これはまさしくC2B。1人ひとりの消費者にビジネスが対応していく

オフラインからオンライン
オンラインでつながる事でC2Bがさらに強化される

■百貨店の課題
・売上高の減少 百貨店の売上高は1991年の9兆7000億をピークに、2016年まで下がり続け約6兆。ただ2009くらいから横ばい
・これは小売業の売上が落ちたのではなく、百貨店のシェアが縮小している

B2CのEコマース市場規模
・物販系 8兆43億円  ※Eコマース化率が5.43%
・サービス系 5兆3500億円
・デジタル系 1兆8000億円
Eコマースだけで15兆を超えて、百貨店の2.5倍の市場規模

・百貨店売上の中でも大きな割合(30%程度)を占めていた衣料品売上が特に落ちている
・百貨店売上にひきづられて衣料品売上も落ちているのか、衣料品売上が落ちたから百貨店売上が落ちたのか?は定かではない

・日本には1000億円の売上を超える店舗が14店舗ある。
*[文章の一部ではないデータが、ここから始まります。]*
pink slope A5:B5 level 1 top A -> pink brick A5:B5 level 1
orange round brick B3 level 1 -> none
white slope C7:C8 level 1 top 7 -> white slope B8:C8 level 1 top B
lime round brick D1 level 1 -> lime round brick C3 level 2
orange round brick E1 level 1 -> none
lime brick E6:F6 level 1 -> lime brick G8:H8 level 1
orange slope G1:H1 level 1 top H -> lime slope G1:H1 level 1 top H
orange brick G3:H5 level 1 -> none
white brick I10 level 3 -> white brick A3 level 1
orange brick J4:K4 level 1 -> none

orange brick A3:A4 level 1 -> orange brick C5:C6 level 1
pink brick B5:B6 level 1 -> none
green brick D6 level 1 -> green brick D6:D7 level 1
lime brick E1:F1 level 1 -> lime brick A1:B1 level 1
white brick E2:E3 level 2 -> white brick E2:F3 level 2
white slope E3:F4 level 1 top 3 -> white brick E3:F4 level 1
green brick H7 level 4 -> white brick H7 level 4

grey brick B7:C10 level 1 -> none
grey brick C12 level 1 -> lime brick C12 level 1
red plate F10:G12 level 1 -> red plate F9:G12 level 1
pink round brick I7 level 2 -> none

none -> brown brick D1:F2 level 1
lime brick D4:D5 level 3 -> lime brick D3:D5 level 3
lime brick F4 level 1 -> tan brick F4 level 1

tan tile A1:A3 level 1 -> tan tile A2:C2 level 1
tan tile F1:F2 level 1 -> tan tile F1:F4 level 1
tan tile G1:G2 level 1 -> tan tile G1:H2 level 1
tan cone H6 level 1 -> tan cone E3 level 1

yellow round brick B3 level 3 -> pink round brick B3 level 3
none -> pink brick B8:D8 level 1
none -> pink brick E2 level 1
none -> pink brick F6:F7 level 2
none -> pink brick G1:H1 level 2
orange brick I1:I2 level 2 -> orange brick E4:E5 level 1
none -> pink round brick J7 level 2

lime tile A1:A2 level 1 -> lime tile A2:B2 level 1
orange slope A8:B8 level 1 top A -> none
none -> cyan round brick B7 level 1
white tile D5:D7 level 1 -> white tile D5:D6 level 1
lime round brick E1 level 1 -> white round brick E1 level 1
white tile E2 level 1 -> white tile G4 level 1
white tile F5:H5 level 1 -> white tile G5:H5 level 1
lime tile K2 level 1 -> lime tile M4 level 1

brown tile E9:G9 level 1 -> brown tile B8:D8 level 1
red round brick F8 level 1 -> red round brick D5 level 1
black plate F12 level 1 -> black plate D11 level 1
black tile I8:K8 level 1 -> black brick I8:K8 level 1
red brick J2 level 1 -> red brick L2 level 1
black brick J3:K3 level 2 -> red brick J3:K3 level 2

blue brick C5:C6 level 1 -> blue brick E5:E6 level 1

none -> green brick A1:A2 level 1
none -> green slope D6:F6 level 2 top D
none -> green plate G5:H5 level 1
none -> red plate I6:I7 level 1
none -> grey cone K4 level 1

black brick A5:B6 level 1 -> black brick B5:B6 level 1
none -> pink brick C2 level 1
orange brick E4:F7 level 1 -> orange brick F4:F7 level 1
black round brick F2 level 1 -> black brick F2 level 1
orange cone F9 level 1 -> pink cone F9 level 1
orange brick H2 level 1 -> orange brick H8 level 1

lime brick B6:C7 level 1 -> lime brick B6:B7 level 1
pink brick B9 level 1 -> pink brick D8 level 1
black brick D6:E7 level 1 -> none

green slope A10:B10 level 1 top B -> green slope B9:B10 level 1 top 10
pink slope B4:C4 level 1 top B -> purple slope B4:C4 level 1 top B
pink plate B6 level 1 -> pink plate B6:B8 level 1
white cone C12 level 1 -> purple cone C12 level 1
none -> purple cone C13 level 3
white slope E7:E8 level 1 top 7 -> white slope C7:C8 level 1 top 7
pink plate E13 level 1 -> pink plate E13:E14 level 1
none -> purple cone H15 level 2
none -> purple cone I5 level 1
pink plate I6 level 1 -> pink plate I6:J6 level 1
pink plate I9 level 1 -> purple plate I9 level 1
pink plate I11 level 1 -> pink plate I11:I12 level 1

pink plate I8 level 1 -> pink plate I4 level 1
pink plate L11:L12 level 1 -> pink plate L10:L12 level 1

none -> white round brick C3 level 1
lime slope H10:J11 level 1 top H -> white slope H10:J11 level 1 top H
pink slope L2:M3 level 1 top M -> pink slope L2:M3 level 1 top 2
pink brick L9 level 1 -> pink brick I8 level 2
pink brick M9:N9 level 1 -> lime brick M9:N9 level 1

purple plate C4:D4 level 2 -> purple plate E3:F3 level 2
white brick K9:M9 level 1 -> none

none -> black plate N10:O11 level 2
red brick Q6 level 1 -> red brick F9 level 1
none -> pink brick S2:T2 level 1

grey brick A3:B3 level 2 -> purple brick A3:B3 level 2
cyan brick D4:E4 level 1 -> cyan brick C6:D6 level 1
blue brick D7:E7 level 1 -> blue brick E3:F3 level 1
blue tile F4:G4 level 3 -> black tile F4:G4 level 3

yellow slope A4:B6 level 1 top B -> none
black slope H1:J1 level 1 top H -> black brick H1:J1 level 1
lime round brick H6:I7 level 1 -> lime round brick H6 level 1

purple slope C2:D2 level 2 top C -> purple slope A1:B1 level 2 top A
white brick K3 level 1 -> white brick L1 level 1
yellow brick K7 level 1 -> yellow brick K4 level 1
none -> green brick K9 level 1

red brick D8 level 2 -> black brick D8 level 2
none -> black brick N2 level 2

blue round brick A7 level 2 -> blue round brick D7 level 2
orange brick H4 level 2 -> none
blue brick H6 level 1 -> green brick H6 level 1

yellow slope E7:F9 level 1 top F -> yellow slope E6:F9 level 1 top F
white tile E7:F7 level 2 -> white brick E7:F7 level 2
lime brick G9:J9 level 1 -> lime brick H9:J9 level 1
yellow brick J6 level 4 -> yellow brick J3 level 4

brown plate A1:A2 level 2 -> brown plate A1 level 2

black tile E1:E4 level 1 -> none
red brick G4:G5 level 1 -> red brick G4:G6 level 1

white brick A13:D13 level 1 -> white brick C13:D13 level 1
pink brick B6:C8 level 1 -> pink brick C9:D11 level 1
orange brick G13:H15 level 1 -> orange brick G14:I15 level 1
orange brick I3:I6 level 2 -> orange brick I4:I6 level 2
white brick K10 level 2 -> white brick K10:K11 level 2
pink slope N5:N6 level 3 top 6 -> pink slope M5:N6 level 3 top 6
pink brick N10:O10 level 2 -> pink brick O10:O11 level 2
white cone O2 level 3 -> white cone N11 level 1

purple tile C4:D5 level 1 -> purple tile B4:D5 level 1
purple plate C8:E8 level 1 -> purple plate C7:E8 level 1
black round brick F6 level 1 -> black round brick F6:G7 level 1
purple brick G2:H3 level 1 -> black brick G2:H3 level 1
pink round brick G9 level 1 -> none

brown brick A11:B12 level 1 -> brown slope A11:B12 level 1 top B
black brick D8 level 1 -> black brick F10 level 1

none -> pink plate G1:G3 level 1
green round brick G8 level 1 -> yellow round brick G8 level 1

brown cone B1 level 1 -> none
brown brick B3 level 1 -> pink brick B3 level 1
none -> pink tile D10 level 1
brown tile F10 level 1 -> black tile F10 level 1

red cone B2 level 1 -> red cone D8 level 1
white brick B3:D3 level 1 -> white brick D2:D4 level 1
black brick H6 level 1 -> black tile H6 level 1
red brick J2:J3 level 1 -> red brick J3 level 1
パリでもロンドンでもこのクラスは数店しかない。
→人口が都市部に集中していることの特徴
→この傾向はさらに強まる。そのため都市型の百貨店と地方型の百貨店を同列に議論してはいけない

・都市部に近いところのローカルな百貨店は、よりローカル性を強化する必要がある

・百貨店の中の売上シェアは、衣料品などハードグッズはシェアを下げているが、身の回り品や雑貨、食料品は売上シェアを伸ばしている
→ハードグッズは百貨店の店頭から姿を消したのではなく、大型家電店、ニトリ、専門店チェーンが百貨店のスペースを利用する形で出店していることが多い

・小売業でよくいわれる「一生の中で最も消費行動が変わるのは、その家に赤ん坊が生まれた時だ」
→消費者の行動が変わりやすいタイミングを、デジタルを駆使して見つけるべき

・海外の消費者に目を向ける
→インバウンド需要を狙うべき。パリのオ・プランタンやロンドンのハロッズの売上は5割が海外旅行者によるもの

■情報化社会の中での百貨店

百貨店は技術革新のユーザーではなく、IT企業になるべき
Eコマースによって流通の流れが大きく変わった
┗アリババの「シングルの日」という企画。11月11日をシングル(独身)の日として大きくプロモーションしている

顧客の購買情報のうち、顧客に関して本当に重要なデータを確保し蓄積すること
┗就職、結婚、出産、転居、孫の生誕など、顧客の状況を分類して把握すること

三越伊勢丹のオリジナルブランド「ナンバートエンティワン」の事例
・イージーオーダーパンプス
┗顧客の靴のサイズのデータを収集して管理する、というのは百貨店スタイルのビジネスの典型

GAFAのような不特定多数の情報を集めて分析することの対極に、特定の顧客の情報をしっかり管理し、それを販売やサービスに活用するという手法がある

情報化の進展により消費者の情報武装化は進んでいく
 ┗そうした消費者の期待に応える新たな小売ビジネスが次々と現れる
 ┗そうした変化の中で、旧来の百貨店の提供するサービスの束はますます魅力のないものになる恐れがある

ここで重要なのが、百貨店が自ら、提供するサービスの束の中身をどこまで戦略的に組み替えられるか?

■キーワードは「代替」と「補完」
代替:新しい情報技術サービスによって置き換えられるような機能
補完:情報技術サービスによって置き換えられないもの

百貨店にとって
代替:楽天やアマゾンのようなEコマース
補完:リアルな空間としての店舗、店頭での人による対応

多くの百貨店がすべて同じようなチャネルから商品を調達していては、店の差別化ができない。
百貨店がもつ商品の企画や調達力を生かし、百貨店がプロデューサー的機能を果たすべき。